Скоро Вера снова ко мне привыкла, но какая-то ядовитая червоточина стала пробираться через мое сердце. Она снова засела за авральную работу в Конституционной комиссии, почти поселилась в Белом доме, где даже ночевала на диване. В эти ночи я не находил себе покоя, грелся с бомжами у костерка в сквере за Горбатым мостом и порой, забывшись на скамейке, сквозь сон слышал стук своих собственных зубов.

Наконец, предвидя самое страшное, что могло случиться, я решил приготовиться к смертельной осаде с помощью подручных средств. Я привез от Пашкиного отца две трехлитровые банки меда и несколько дней запасался лещиной, еще молочной, но не менее полезной для молодого организма. В лесах как раз пошли грибы – первая волна белых и подосиновиков, так что мне удалось и подзаработать: корзинка, для пущего дохода разбитая на кучки по три-четыре гриба, давала прибыль размером с хорошистскую стипендию, минус билет на электричку и метро.

Сосед по торговому ряду на Ваганьковском рынке, высушенный мужичок-хитрован, продавал сомнительные опята, которые называл «березовыми» и «лечебными». Звали его Ионой, и рассказал он, что вся Калужская область нынче по лисички пошла. «Вычищает голодное крестьянство лес от желтых этих сморчков, которые и по вкусу-то на грибы не похожи. Однако их не жарят, а центнерами сдают на приемные пункты. Французы-фармацевты как прознали, что в лесах у нас этого рыжья полно, так сразу сюда и пожаловали. Лисички грибы целебные – из них лягушатники экстракт делают и добавляют в снадобье от сердца».

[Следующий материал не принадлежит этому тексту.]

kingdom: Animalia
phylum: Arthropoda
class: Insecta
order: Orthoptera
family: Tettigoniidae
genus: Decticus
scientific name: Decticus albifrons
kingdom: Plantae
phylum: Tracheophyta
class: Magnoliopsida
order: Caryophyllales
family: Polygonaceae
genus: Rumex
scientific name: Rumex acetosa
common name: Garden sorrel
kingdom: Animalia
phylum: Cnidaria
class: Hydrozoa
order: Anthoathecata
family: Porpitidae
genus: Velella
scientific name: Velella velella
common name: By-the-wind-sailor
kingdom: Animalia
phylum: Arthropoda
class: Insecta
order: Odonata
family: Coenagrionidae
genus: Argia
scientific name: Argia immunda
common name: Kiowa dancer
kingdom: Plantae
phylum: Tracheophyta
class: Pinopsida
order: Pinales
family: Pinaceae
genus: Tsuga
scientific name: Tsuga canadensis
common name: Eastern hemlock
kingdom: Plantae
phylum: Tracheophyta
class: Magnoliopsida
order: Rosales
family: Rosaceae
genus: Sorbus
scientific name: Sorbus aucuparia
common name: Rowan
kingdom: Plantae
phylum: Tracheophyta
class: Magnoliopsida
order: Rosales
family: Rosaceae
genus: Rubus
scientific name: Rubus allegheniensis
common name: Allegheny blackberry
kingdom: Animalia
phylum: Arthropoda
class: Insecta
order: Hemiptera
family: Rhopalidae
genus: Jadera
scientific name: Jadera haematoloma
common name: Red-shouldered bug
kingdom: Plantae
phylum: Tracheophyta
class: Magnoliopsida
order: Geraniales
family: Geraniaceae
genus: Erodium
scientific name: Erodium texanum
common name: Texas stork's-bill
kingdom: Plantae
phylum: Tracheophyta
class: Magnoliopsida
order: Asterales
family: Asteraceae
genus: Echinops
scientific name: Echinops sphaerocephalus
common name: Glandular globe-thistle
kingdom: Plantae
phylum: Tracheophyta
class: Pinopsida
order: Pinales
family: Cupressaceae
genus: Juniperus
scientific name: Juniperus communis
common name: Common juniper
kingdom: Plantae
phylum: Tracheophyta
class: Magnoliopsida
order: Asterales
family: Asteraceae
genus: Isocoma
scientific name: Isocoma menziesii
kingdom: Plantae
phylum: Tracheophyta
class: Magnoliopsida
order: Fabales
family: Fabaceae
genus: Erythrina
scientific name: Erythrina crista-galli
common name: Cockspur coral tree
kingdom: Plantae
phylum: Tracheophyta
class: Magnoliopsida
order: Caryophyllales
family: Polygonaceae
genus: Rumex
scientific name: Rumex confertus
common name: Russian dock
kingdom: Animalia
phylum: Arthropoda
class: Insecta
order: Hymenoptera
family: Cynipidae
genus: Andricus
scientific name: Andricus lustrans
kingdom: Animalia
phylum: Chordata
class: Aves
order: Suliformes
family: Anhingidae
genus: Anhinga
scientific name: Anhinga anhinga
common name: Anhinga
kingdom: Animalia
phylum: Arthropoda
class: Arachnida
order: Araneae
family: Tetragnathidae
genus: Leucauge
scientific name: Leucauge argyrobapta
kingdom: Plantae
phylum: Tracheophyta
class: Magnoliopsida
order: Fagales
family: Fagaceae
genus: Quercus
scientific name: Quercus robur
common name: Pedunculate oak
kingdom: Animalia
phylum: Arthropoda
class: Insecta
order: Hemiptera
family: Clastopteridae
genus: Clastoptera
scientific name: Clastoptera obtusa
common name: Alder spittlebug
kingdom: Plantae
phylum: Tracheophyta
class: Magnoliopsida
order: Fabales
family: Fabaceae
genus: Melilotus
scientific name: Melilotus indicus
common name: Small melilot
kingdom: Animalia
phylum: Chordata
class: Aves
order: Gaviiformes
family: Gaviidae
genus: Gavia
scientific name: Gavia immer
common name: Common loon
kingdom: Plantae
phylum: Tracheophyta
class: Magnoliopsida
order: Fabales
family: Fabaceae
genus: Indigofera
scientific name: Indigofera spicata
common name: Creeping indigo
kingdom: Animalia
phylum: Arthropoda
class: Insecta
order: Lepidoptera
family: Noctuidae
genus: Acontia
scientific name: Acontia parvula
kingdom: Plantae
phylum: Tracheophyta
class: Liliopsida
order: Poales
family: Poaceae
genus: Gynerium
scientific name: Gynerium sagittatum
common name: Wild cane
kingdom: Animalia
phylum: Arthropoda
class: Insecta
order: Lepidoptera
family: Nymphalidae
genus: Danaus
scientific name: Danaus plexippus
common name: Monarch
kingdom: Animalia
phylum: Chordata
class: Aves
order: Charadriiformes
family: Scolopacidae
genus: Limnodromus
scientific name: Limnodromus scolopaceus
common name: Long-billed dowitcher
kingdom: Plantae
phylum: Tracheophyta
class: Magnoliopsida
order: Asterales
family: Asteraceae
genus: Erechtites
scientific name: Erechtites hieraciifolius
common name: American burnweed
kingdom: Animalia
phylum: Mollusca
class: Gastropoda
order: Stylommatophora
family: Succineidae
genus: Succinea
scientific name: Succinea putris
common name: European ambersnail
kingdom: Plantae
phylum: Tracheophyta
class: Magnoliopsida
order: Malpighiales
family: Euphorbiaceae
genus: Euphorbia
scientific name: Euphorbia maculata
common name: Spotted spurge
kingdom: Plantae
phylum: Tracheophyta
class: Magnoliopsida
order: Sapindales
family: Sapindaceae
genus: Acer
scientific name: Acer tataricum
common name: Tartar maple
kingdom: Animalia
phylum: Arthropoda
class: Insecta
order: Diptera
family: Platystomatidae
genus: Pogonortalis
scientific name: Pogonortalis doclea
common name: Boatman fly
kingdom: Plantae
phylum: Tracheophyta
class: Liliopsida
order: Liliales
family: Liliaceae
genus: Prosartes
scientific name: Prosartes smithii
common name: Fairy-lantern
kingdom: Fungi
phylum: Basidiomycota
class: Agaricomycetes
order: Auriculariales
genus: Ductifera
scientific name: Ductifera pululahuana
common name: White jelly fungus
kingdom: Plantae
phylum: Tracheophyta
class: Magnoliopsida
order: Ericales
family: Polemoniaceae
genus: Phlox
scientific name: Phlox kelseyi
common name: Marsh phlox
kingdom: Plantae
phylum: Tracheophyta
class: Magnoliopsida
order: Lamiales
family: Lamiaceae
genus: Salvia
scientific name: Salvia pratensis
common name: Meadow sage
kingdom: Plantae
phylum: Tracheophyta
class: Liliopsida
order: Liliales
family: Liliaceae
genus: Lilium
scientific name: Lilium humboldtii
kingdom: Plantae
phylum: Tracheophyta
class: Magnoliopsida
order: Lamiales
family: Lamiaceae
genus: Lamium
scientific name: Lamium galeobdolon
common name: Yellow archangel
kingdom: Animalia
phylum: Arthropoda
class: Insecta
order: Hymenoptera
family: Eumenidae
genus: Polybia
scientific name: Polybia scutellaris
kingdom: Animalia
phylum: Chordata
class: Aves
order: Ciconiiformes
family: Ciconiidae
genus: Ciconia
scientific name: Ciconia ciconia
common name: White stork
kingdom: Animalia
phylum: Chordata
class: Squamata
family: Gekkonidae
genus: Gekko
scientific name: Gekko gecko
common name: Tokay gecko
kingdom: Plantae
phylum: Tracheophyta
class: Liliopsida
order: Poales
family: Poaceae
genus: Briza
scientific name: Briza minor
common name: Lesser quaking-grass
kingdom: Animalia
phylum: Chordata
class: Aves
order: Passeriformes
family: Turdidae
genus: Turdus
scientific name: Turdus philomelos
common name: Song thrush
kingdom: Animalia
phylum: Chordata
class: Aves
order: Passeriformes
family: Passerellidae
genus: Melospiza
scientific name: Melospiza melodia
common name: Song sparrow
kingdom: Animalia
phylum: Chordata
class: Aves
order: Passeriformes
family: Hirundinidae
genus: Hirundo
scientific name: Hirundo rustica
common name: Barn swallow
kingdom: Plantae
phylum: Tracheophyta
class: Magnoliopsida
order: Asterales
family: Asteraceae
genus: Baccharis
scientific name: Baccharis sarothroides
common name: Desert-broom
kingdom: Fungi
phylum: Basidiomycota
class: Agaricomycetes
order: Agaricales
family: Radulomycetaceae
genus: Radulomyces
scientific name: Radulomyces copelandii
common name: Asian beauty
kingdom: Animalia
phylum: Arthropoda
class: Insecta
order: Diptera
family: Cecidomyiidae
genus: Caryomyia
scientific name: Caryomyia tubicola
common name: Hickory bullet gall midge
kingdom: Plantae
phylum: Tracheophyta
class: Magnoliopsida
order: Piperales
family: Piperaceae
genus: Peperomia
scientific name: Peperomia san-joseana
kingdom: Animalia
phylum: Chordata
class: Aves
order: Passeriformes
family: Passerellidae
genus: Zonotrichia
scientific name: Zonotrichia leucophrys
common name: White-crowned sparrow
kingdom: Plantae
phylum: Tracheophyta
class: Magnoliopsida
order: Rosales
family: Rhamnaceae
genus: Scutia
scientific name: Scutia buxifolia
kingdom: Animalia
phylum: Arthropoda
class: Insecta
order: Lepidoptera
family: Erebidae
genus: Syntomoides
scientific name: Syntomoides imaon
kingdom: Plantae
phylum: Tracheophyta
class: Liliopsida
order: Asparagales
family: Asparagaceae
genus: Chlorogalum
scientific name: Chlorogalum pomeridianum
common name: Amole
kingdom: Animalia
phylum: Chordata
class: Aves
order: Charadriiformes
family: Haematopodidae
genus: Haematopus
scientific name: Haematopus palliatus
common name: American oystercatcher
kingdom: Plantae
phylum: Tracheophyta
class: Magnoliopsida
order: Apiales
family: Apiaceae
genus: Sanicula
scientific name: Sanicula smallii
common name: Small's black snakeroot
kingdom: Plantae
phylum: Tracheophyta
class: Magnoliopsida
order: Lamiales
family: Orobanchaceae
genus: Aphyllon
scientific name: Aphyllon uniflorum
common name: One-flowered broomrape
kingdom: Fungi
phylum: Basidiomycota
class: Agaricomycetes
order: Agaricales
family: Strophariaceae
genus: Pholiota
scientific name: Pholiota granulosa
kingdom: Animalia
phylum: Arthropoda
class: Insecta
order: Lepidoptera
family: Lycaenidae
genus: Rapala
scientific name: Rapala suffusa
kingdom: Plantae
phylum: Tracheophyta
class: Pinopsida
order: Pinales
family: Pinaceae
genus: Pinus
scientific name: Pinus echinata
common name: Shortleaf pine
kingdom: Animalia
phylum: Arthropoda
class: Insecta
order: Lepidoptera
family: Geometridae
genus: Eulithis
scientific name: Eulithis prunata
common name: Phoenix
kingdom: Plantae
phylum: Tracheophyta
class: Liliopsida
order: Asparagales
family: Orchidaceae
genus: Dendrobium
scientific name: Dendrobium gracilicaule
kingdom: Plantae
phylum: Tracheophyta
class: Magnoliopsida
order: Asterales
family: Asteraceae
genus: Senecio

Скоро нас с Ионой погнали с Ваганьковского рынка, ибо молодежь стала нарасхват раскупать его березовые поганки. Возьмут пакетик и тут же в сторонке его схрумкают. Дня четыре всего мы простояли, как подходит к нам амбал из тех, что рынок пасли, особенно цветочную его часть, кладбищенскую, и говорит: «Исчезните, грибники». Я ему: «Распродам и пойду». Тогда он ударил меня по лицу – прямо искры из переносицы. И все мои звонкие подосиновички на асфальт смел. А Иона успел на себя корзинку принять и невредимым остался.

Так мы с ним переехали к подземному переходу на Солянке. Людное, бойкое место. Но не наваристей рынка. Торговали потихоньку. С утра в лес, к десяти уже товар раскладываем. Но внезапно грибы сошли. Поехал я тогда домой и взял из родительской библиотеки книжку писателя Солоухина. В ней автор после рассказов о природе приводил таблицу разграфленного по железнодорожным направлениям Подмосковья и указывал, где и в какой период лета-осени можно рассчитывать на успех в грибной охоте. С этой книжицей я и принялся прочесывать леса в стокилометровых окрестностях от столицы. Лесная охота стала моей работой. У меня уже не было сил дожидаться Веры у Белого дома. Путешествия меня успокаивали. Сопряженные с азартом поиска, они выматывали, и к концу дня у меня уже не было сил ревновать ее к фантомам. Ночи у нас выдавались горячие, и к ним я тоже готовился в лесах, поедая горстями незрелые орехи и запивая их медом, баночку которого всегда брал с собою в качестве сухого пайка.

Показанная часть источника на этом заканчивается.